> What the exercise asks: Rewrite everything from the line containing "Column: Energy. Source: the" down to the line containing "As read: **30** V", putting "shown next" wherever "that follows" appears and leaving the rest unchanged. Leave out the pictures.

> Given records:
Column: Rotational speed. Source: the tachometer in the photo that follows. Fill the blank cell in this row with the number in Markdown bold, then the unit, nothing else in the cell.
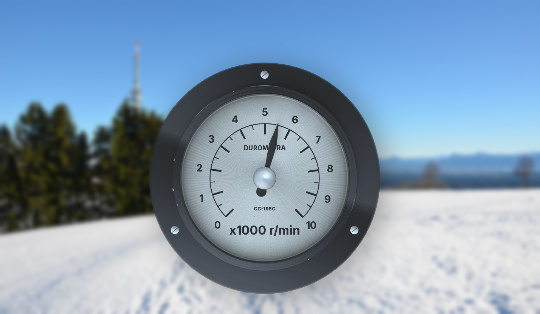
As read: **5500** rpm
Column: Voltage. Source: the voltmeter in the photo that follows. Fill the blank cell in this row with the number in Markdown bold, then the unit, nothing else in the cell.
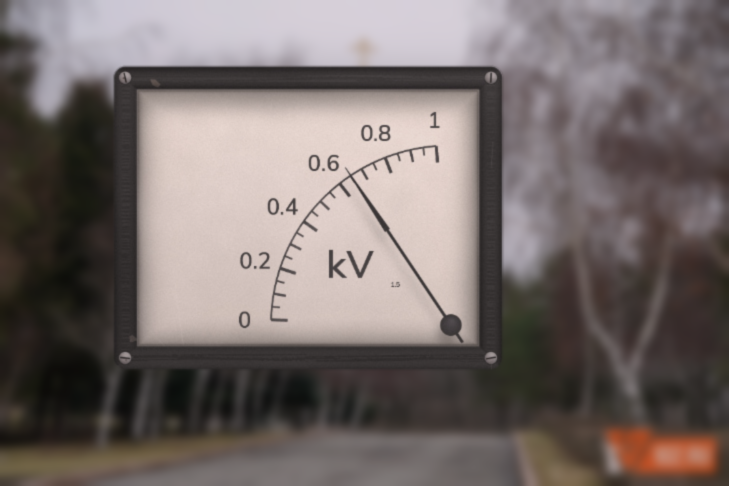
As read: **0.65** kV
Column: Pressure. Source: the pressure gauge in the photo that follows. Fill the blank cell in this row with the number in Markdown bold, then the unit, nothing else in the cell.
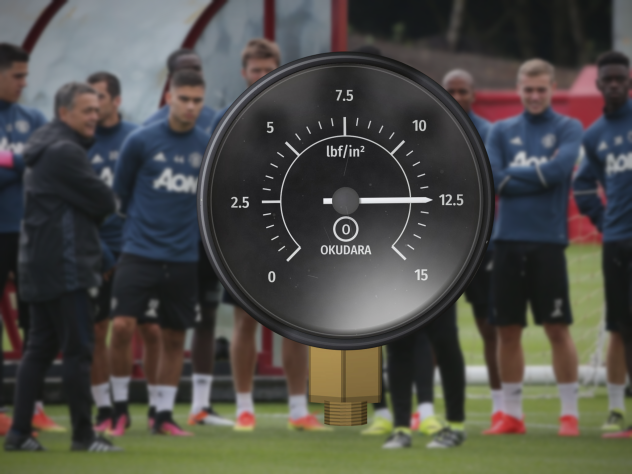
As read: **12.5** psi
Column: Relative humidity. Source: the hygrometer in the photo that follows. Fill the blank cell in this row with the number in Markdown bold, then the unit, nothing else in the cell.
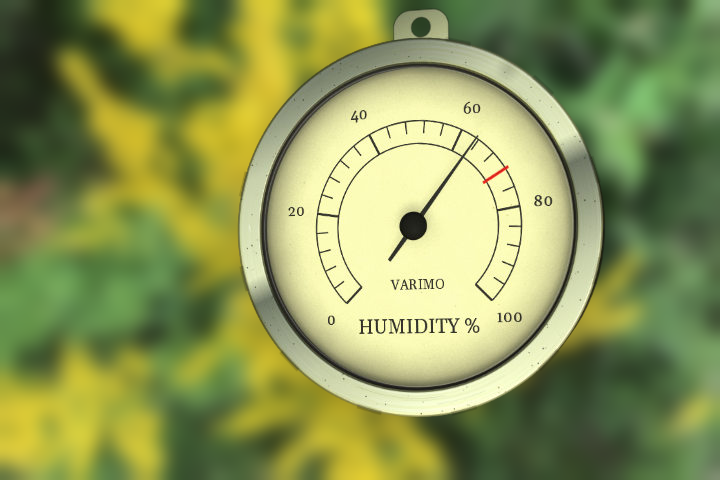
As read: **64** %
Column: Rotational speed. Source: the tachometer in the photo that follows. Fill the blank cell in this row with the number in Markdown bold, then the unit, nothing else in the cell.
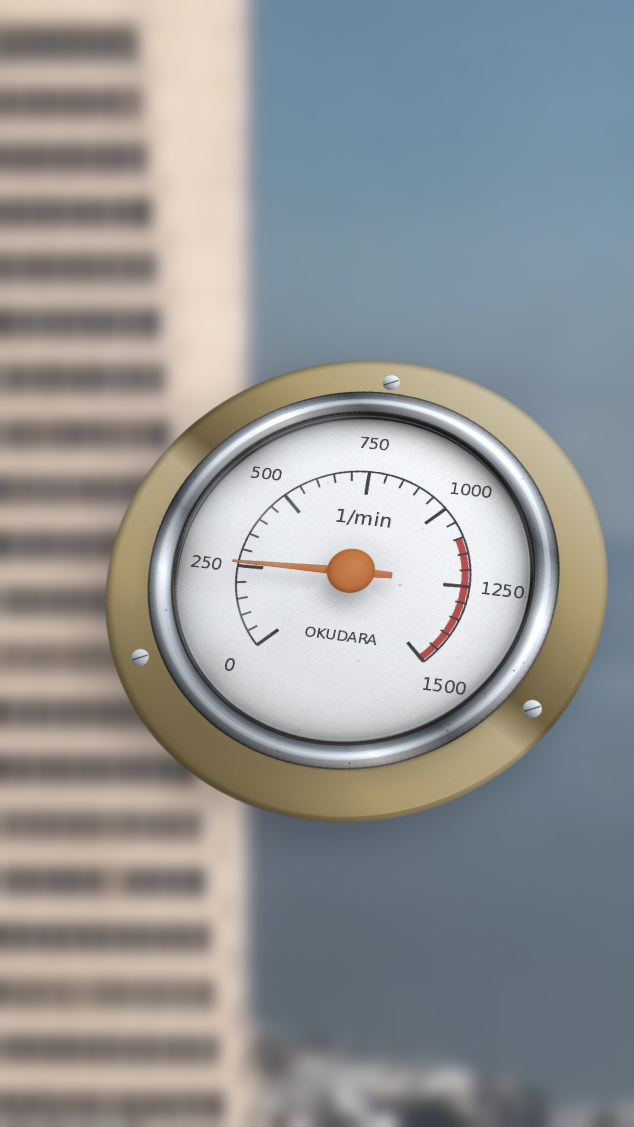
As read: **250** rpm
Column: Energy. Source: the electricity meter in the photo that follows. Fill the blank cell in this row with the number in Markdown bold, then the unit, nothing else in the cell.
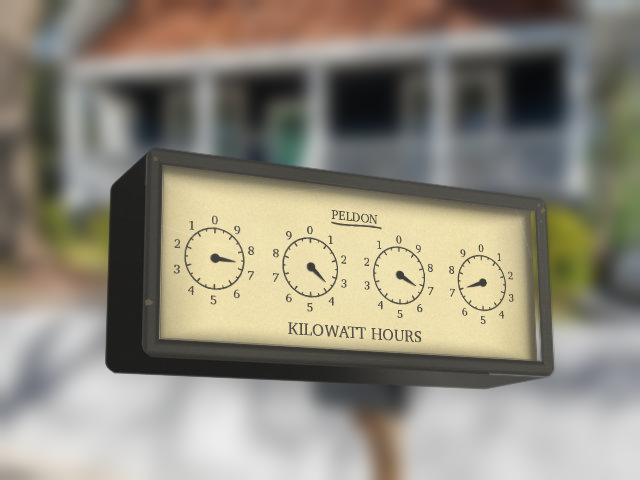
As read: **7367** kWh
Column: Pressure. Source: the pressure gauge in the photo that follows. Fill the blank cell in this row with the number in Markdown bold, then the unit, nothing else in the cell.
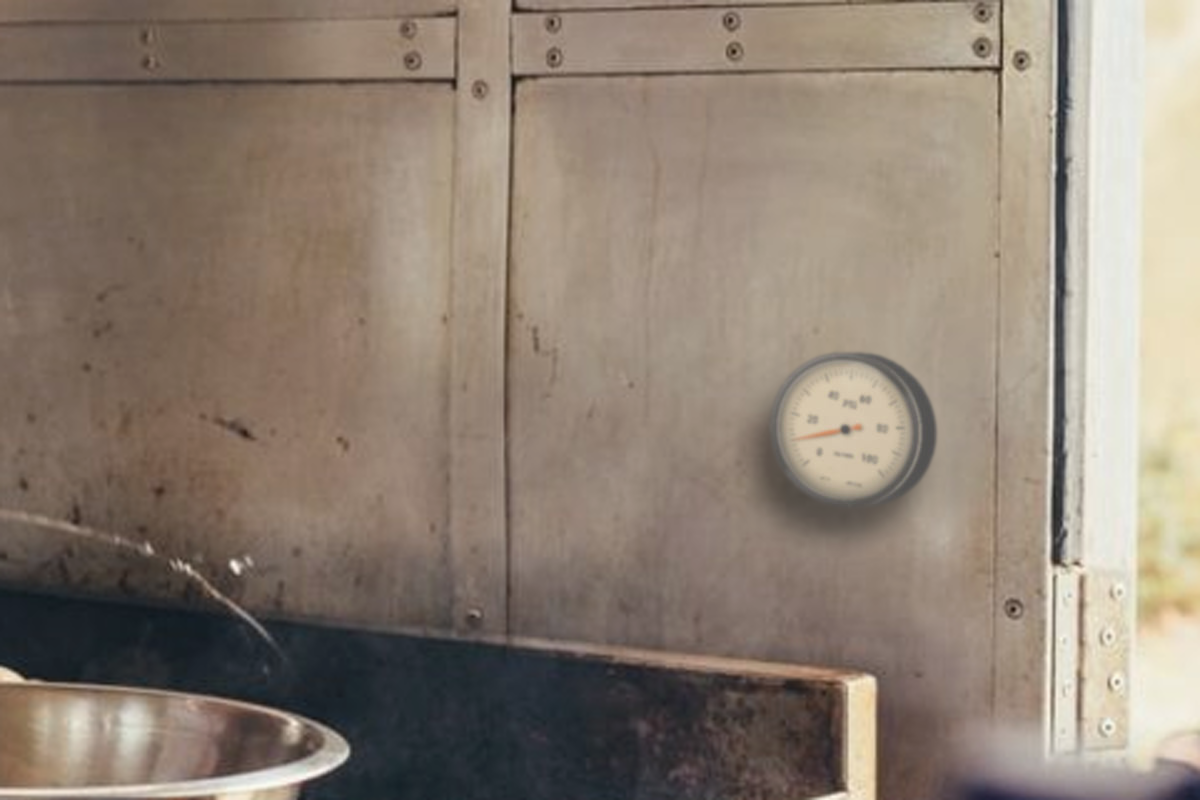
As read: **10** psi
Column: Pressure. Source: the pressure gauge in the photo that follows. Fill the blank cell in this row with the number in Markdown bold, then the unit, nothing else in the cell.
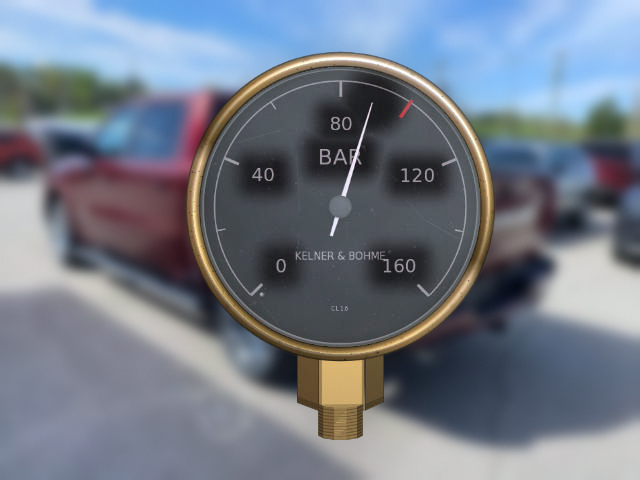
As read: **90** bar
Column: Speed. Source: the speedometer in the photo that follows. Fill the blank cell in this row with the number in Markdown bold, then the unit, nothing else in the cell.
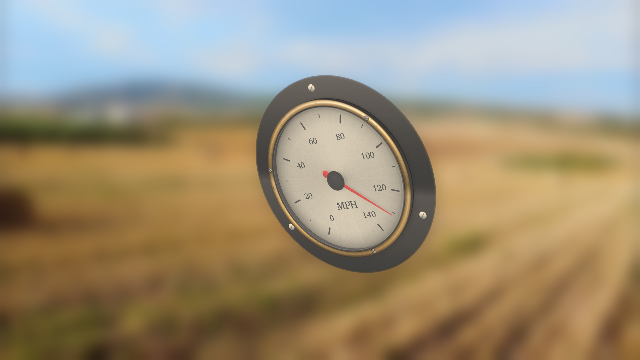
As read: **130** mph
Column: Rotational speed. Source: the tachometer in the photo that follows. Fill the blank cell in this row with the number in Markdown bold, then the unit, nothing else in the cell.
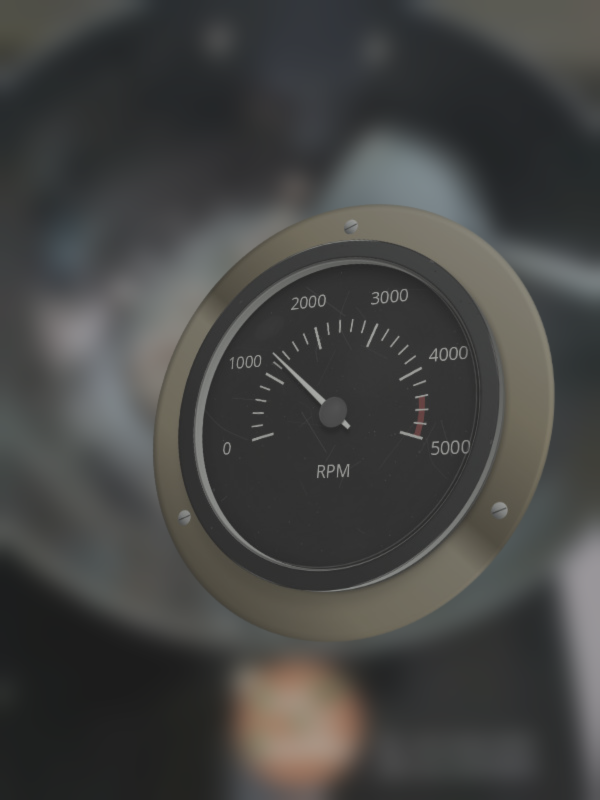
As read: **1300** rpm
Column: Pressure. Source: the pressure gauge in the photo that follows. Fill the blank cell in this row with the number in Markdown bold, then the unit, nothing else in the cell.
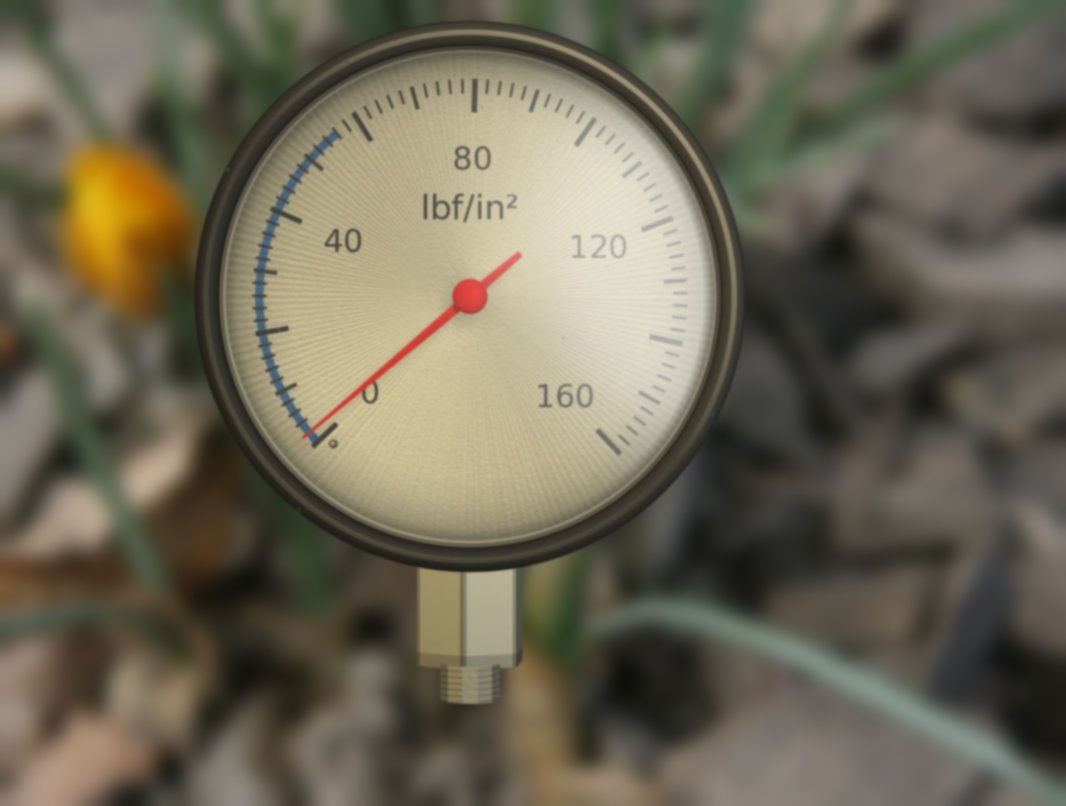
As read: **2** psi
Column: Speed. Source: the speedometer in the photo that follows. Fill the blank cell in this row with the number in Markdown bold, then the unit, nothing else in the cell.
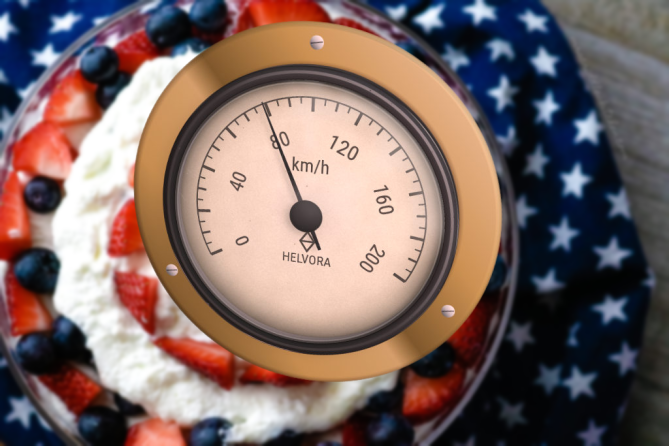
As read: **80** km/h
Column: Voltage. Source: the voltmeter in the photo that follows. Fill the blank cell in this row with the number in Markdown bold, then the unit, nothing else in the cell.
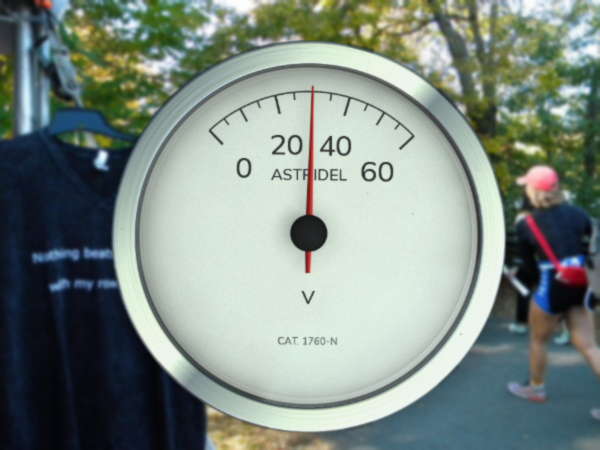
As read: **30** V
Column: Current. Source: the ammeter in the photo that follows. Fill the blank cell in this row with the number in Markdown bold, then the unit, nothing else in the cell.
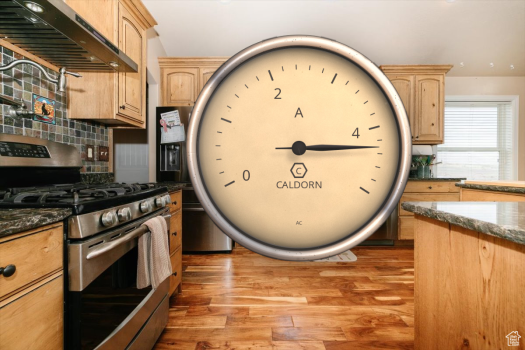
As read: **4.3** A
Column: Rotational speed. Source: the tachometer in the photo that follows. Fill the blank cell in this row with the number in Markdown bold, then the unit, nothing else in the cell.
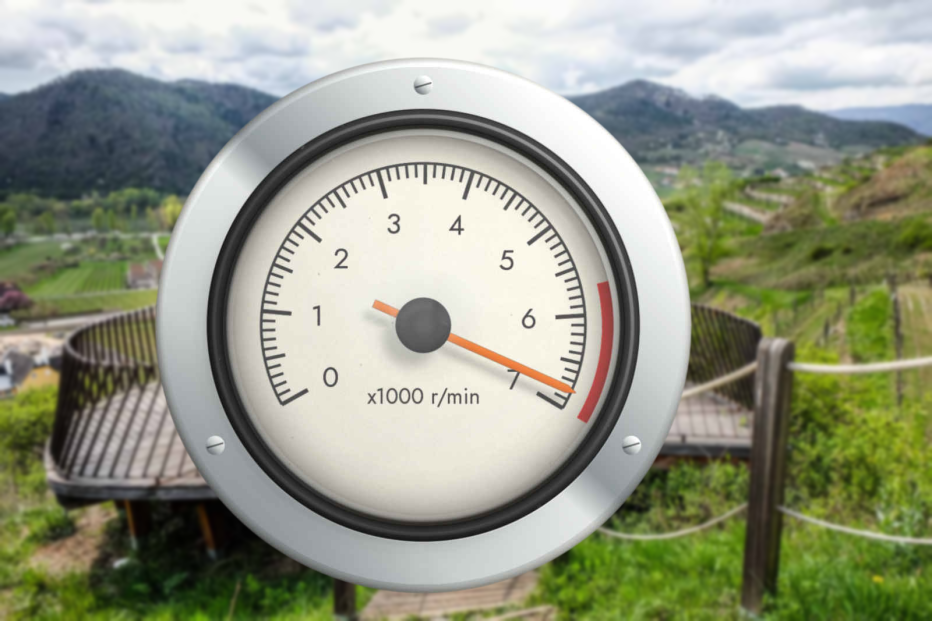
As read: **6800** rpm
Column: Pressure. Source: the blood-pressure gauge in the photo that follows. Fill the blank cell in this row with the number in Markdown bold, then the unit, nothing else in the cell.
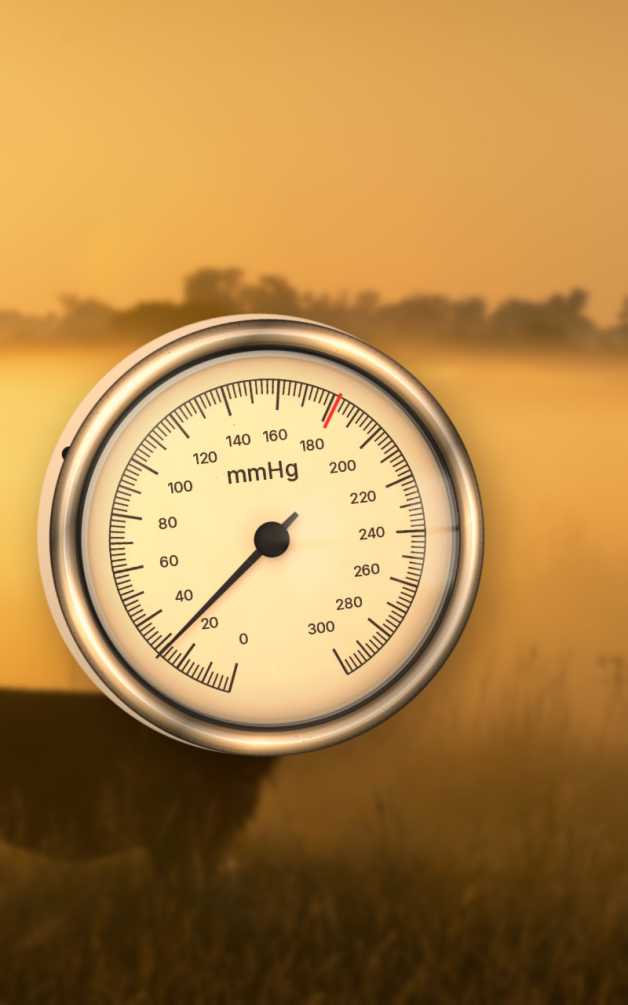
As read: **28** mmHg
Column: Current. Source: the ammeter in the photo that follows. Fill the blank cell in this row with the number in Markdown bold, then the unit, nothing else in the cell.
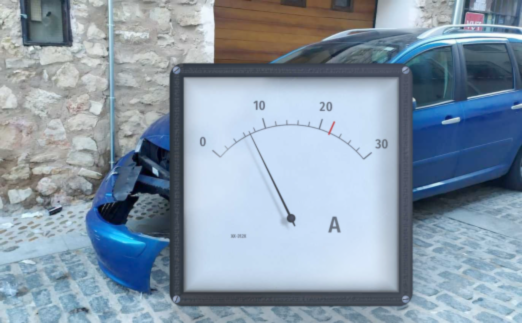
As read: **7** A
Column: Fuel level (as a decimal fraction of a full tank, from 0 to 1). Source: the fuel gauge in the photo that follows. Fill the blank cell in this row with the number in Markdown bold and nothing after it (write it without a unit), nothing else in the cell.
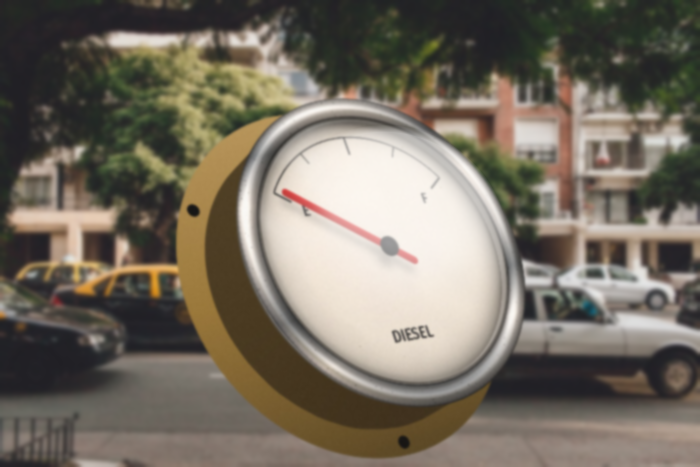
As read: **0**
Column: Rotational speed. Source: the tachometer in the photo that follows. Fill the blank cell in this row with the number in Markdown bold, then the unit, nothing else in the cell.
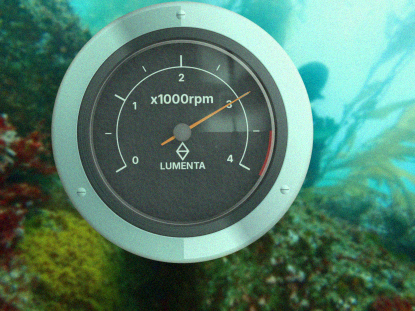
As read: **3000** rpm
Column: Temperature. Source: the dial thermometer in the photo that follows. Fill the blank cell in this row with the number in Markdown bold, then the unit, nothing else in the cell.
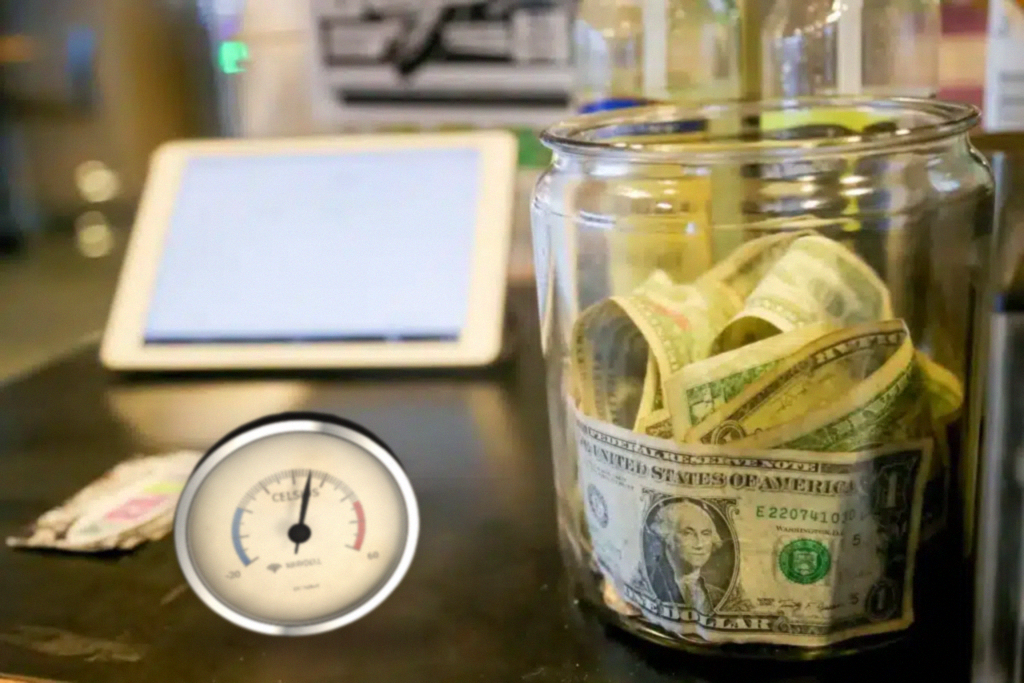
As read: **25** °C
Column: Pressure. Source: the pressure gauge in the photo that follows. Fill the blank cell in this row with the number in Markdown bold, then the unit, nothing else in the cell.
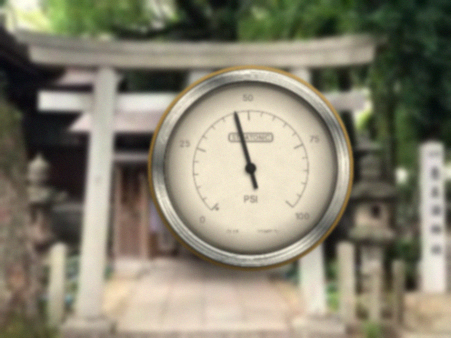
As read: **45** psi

> Solution to this problem:
Column: Energy. Source: the electricity meter in the photo shown next. Fill the blank cell in this row with the number in Markdown bold, then the unit, nothing else in the cell.
As read: **7367** kWh
Column: Pressure. Source: the pressure gauge in the photo shown next. Fill the blank cell in this row with the number in Markdown bold, then the unit, nothing else in the cell.
As read: **10** psi
Column: Pressure. Source: the pressure gauge in the photo shown next. Fill the blank cell in this row with the number in Markdown bold, then the unit, nothing else in the cell.
As read: **90** bar
Column: Speed. Source: the speedometer in the photo shown next. Fill the blank cell in this row with the number in Markdown bold, then the unit, nothing else in the cell.
As read: **130** mph
Column: Rotational speed. Source: the tachometer in the photo shown next. Fill the blank cell in this row with the number in Markdown bold, then the unit, nothing else in the cell.
As read: **1300** rpm
Column: Pressure. Source: the pressure gauge in the photo shown next. Fill the blank cell in this row with the number in Markdown bold, then the unit, nothing else in the cell.
As read: **2** psi
Column: Speed. Source: the speedometer in the photo shown next. Fill the blank cell in this row with the number in Markdown bold, then the unit, nothing else in the cell.
As read: **80** km/h
Column: Voltage. Source: the voltmeter in the photo shown next. Fill the blank cell in this row with the number in Markdown bold, then the unit, nothing else in the cell.
As read: **30** V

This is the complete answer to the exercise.